STATED GOAL 1:
Answer these questions from the passage about Gaza and the West Bank:
(a) Who was appointed head of the re-established Israeli civil administration in the Gaza Strip?
(b) Which refugee camp was hit by an Israeli bombing in early October?
(c) How many hectares of land have been seized in the West Bank?
STATED GOAL 2: Continue the passage about Gaza and the West Bank, starting after its final sentence.

PASSAGE PROVIDED:
+++++
Israel’s genocidal war against the Palestinians in Gaza shows no sign of ending. Negotiations for a ceasefire between Israel and Hamas have not reached any successful conclusion. Israel has continuously added new conditions in the negotiations and refuses to withdraw its troops from Gaza: along the Netzarim corridor in the center of the strip, and particularly along the Philadelphi corridor on the border with Egypt, as well as at the adjacent Rafah crossing point. At the end of August, Brigadier General Elad Goren was appointed head of a re-established Israeli civil administration in the Gaza Strip, a new position within the Coordination of Government Activities in the Territories (COGAT) unit – the defense ministry unit responsible for coordinating civilian and humanitarian affairs in the occupied West Bank and Gaza Strip, further entrenching Israel’s occupation.

At the same time, a new large military operation began at the end of August in the occupied West Bank, with violence on a scale not seen in 20 years. Within a few days, neighbourhoods in several cities had been targeted, with dozens of civilians murdered, displaced, and besieged, and a lot of civilian infrastructure destroyed. In early October, an Israeli bombing of the Tulkarm refugee camp in the northern occupied West Bank killed at least 20 people. It was the deadliest Israeli strike in the West Bank since 2000. These developments follow months of escalating violence against Palestinians by the Israeli occupation army and settlers in the West Bank, who have together assassinated more than 700 people since October 7. They have also seized more than 2000 hectares of land, declared them state property, and given Israeli Jews exclusive rights to lease them. Israel has now transferred vast swaths of sovereignty over the West Bank from the military to the far right-dominated civilian government and its ministries, granting the latter full authority over the acquisition and development of new settlements. The main objective of the Israeli strategy in the West Bank is its annexation, by dispossessing the Palestinians and confiscating their lands. Israel has also significantly escalated its criminal attacks against Lebanon in the past few weeks, leading to the death of more than 1000 people, the forced displacement of more than a million persons, and massive destruction.
+++++
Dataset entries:
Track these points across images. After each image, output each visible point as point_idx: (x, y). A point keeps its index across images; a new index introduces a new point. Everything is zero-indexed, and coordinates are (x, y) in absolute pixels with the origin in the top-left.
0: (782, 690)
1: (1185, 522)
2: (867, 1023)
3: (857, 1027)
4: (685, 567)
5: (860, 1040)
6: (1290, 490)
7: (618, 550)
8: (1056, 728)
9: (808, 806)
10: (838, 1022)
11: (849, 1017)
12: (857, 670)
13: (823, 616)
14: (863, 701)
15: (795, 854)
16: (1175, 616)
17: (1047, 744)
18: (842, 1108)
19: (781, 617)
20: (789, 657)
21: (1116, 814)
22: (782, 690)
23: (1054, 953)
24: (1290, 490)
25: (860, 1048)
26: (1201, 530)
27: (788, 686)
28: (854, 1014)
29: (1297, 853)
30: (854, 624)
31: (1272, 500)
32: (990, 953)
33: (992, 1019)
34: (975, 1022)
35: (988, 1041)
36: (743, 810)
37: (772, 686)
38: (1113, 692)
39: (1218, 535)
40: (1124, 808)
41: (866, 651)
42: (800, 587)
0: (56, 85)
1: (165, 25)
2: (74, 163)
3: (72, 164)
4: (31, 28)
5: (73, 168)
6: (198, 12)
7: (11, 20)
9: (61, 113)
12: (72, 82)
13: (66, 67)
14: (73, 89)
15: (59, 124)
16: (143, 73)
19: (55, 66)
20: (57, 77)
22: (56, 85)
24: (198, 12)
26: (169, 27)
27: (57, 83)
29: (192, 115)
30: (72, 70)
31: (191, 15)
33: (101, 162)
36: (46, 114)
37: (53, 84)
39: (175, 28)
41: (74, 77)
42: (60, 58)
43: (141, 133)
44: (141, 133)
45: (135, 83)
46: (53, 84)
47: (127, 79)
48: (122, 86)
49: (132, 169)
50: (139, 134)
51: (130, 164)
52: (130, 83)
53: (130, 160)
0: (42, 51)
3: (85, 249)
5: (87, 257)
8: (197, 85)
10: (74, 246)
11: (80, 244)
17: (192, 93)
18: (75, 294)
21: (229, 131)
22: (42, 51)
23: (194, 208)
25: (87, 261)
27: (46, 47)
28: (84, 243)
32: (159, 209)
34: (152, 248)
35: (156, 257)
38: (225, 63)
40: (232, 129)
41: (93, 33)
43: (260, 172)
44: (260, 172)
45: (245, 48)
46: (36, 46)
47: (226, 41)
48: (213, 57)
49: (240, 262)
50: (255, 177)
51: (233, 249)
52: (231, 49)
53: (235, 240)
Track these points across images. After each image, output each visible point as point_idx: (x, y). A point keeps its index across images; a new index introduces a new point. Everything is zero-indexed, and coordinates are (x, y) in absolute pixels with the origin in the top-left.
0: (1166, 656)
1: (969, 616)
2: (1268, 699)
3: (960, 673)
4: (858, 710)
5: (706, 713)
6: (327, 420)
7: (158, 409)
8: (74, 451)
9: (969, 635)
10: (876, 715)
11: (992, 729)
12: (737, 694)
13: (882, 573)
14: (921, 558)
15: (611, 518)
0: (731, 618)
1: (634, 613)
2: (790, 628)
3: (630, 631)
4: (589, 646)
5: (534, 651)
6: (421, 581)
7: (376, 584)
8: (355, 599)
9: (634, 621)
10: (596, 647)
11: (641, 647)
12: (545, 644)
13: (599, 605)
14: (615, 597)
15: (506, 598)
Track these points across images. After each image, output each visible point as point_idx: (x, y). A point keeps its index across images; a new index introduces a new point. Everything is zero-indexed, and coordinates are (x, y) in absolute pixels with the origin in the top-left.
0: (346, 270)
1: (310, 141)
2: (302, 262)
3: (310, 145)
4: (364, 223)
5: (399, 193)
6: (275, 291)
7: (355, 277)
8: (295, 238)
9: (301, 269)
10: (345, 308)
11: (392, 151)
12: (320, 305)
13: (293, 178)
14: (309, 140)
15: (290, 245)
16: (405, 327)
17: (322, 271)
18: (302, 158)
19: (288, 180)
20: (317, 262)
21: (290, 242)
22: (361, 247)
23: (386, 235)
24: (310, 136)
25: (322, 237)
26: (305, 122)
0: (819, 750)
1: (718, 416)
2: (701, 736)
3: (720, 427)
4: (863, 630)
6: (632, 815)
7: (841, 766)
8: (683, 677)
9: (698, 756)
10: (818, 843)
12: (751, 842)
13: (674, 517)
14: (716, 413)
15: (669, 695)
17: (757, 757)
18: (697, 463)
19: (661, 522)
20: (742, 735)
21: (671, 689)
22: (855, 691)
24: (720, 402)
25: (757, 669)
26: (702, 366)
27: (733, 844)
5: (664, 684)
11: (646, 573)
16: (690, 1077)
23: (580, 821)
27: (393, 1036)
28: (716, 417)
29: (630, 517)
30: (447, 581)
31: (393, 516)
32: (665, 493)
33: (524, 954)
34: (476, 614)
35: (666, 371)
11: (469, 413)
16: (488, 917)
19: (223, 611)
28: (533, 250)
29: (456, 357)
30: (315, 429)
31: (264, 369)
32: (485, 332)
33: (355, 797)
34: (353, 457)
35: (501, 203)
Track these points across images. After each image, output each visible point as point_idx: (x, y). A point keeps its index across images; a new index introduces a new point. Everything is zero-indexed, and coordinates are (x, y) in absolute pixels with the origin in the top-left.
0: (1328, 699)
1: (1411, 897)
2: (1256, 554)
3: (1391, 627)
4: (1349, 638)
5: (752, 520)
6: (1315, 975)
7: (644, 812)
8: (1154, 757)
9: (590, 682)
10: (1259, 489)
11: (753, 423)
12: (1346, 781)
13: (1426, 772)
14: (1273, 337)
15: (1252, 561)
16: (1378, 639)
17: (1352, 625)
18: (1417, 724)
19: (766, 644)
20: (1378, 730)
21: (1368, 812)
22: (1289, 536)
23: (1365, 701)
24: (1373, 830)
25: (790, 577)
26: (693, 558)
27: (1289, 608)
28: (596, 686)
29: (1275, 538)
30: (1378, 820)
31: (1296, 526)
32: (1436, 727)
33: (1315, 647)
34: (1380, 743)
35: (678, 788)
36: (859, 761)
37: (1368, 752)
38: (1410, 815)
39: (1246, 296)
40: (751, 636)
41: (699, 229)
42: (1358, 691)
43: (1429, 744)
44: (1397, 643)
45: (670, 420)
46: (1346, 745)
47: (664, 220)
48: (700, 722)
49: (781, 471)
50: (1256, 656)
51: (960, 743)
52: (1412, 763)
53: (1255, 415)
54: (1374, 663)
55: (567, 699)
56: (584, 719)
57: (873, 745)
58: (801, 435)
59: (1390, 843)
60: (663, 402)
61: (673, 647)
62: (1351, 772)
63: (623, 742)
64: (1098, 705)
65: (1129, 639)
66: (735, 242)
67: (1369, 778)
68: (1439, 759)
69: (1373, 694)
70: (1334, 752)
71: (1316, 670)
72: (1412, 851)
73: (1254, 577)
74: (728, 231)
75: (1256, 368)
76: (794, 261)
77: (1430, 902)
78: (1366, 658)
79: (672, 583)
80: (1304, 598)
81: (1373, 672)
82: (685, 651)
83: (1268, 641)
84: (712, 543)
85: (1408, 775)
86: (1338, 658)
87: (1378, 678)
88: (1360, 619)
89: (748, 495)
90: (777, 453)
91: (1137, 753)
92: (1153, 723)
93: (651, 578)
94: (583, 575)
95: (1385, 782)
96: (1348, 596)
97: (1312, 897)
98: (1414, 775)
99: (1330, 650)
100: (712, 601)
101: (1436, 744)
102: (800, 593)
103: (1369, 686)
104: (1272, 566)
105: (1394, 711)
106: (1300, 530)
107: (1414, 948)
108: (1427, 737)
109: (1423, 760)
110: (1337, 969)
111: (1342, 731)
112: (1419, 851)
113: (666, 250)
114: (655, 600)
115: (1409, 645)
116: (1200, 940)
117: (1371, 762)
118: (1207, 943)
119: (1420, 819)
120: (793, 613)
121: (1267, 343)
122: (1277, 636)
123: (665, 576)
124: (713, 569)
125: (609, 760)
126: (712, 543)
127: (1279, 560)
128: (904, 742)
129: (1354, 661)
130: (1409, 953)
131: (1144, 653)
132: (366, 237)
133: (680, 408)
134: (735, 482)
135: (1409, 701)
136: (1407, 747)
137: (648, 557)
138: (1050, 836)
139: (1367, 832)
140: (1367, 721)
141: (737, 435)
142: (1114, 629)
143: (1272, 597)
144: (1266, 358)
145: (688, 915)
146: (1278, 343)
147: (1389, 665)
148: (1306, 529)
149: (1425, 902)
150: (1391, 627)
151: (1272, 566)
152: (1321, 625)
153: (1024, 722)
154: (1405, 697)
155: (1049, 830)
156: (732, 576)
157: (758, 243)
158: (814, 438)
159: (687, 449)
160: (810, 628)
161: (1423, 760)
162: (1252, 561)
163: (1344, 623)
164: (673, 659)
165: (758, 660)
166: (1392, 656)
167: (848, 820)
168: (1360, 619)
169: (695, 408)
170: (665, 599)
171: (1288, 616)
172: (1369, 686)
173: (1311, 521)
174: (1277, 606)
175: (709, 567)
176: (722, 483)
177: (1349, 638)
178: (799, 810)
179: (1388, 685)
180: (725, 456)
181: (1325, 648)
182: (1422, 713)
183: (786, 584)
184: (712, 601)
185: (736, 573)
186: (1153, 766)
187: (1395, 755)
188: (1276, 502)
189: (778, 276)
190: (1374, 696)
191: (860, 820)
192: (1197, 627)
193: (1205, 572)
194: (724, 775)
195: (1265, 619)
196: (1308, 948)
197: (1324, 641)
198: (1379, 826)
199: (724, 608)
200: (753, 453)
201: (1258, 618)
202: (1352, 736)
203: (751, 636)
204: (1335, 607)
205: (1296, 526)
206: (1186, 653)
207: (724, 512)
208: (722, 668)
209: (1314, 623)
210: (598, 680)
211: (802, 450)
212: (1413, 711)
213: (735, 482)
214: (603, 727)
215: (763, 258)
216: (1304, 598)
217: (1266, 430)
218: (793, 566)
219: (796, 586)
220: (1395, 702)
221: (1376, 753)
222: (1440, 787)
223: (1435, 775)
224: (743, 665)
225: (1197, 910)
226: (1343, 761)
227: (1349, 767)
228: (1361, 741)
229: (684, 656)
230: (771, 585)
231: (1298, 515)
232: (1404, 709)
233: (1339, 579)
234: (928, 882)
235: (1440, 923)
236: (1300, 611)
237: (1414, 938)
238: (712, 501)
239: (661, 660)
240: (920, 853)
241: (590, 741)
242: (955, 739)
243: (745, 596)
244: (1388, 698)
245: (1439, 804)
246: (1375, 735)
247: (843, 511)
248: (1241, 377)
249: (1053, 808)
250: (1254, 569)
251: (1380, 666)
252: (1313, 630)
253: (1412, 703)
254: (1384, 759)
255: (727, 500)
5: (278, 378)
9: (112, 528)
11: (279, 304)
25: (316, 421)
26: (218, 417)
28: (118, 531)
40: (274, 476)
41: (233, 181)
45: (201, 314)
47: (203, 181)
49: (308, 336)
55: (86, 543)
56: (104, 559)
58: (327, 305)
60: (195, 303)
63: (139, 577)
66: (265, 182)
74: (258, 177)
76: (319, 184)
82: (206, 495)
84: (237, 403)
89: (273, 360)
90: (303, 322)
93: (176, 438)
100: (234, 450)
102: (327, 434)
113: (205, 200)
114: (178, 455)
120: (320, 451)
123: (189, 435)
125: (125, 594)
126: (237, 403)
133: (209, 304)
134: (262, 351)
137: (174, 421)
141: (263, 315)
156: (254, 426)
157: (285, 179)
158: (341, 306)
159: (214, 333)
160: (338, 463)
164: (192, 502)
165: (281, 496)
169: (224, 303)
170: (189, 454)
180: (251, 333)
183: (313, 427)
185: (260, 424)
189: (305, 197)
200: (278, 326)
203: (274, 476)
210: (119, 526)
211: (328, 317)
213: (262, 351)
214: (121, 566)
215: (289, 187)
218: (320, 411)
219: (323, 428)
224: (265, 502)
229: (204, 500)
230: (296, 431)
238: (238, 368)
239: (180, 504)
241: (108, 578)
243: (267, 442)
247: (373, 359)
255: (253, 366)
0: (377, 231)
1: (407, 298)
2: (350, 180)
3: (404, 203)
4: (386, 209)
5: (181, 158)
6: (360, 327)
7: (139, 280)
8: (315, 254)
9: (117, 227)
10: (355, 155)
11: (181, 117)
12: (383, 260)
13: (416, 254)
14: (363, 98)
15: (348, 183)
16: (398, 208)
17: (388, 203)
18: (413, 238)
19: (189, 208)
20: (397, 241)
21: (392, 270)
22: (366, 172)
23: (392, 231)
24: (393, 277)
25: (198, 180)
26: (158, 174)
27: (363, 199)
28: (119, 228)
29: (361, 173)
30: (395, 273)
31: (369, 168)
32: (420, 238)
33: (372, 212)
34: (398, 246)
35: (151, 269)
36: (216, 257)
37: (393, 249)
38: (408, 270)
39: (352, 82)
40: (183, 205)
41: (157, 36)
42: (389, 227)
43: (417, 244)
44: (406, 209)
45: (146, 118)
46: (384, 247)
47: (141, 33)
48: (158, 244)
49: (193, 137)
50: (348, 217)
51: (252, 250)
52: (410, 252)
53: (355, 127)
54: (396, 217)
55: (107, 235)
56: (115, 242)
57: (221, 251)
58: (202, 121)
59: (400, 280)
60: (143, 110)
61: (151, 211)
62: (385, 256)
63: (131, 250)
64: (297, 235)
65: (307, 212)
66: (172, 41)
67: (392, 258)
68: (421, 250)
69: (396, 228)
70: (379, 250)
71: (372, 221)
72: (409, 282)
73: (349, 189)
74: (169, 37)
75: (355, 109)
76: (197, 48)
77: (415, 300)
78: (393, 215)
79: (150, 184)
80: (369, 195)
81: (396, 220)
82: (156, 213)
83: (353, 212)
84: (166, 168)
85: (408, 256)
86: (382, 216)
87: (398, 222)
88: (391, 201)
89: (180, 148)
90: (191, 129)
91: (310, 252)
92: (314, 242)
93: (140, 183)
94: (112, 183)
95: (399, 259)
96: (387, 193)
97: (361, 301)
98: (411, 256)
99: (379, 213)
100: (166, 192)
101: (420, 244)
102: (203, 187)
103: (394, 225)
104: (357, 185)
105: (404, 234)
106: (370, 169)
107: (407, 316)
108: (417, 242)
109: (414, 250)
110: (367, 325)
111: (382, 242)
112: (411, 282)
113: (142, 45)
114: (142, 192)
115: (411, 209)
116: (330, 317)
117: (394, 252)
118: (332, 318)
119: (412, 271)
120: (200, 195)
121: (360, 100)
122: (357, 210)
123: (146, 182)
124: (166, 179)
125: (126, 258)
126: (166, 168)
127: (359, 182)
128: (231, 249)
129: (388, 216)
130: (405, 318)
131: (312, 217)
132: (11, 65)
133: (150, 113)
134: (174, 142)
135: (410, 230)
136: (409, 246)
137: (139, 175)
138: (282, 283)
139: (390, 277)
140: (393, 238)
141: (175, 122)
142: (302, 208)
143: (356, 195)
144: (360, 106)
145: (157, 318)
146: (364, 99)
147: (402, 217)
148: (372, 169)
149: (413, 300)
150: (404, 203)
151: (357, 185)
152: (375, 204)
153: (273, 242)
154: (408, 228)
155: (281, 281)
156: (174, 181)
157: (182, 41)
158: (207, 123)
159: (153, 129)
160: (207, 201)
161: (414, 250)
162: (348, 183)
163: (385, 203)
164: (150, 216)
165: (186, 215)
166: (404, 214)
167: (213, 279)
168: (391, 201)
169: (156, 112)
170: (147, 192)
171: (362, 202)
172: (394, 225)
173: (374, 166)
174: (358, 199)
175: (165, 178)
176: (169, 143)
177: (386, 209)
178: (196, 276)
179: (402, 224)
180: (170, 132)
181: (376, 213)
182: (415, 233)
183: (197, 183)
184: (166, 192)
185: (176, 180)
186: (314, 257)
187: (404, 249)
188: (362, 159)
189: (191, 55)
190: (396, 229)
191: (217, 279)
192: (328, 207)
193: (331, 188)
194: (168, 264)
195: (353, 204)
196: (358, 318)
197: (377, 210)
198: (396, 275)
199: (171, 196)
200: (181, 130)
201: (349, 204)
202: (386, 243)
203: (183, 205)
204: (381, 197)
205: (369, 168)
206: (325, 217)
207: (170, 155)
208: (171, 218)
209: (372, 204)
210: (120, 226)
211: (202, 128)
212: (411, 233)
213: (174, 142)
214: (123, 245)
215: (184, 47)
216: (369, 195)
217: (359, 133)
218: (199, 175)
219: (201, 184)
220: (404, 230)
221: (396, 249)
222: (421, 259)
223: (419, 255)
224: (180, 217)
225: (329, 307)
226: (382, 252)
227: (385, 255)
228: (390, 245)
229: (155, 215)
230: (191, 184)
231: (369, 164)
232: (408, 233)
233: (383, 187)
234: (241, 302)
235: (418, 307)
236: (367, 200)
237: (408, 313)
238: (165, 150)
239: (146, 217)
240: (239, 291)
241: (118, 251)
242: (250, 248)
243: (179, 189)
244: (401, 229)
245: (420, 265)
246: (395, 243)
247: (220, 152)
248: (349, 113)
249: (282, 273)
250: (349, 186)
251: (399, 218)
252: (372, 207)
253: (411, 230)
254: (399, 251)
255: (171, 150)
+++++
EXPECTED OUTPUT 1:
(a) Brigadier General Elad Goren
(b) The Tulkarm refugee camp
(c) More than 2000 hectares

EXPECTED OUTPUT 2:
The need to struggle for Palestinian liberation remains crucial today, a year after the beginning of a new Israeli genocidal war against the Palestinians in the Gaza Strip, and amidst a growing danger of all-out regional war. So what’s the way forward for the Palestinian solidarity movement in Western countries, and for the Middle East and North Africa (MENA) region more generally?

 

No alternative to organizing large popular movements from below

The most important task for those outside the MENA region is to win over the left, unions, progressive groups, and existing social movements to build a strong mass popular movement in solidarity with Palestinian liberation, and to support the boycott, divestment, and sanctions (BDS) campaign against Israel. Inspired by the South African struggle against apartheid, several hundred Palestinian civil society organizations launched that campaign in 2005, calling for sustained boycott, divestment, and sanctions against Israel until it complies with international law and basic human rights principles. The BDS campaign puts the fundamental rights of the Palestinian people at the centre of the Palestine solidarity movement. The campaign’s three main demands are 1) ending Israel’s occupation and colonization of all Arab lands and dismantling the wall that Israel has constructed alongside a long stretch of the West Bank; 2) recognizing the fundamental right of Arab-Palestinian citizens of Israel to absolute equality; and 3) respecting, protecting, and promoting the right of Palestinian refugees to return to their homes and properties.

The BDS movement also includes a call for academic boycott, as promoted by the Palestinian Campaign for the Academic and Cultural Boycott of Israel (PACBI), launched in April 2004 by a group of Palestinian academics and intellectuals in Ramallah, the administrative centre of the West Bank. The academic boycott is a peaceful action that targets relations with academic institutions involved in human rights violations. It is important to clarify that the demand to suspend academic relations is not aimed at Israeli students or scholars, but at institutional relations. While a “scholasticide” has been taking place in the Gaza Strip, no Israeli university administration has asked the Israeli government to stop bombing Palestinian universities and intentionally destroying Palestinian higher education.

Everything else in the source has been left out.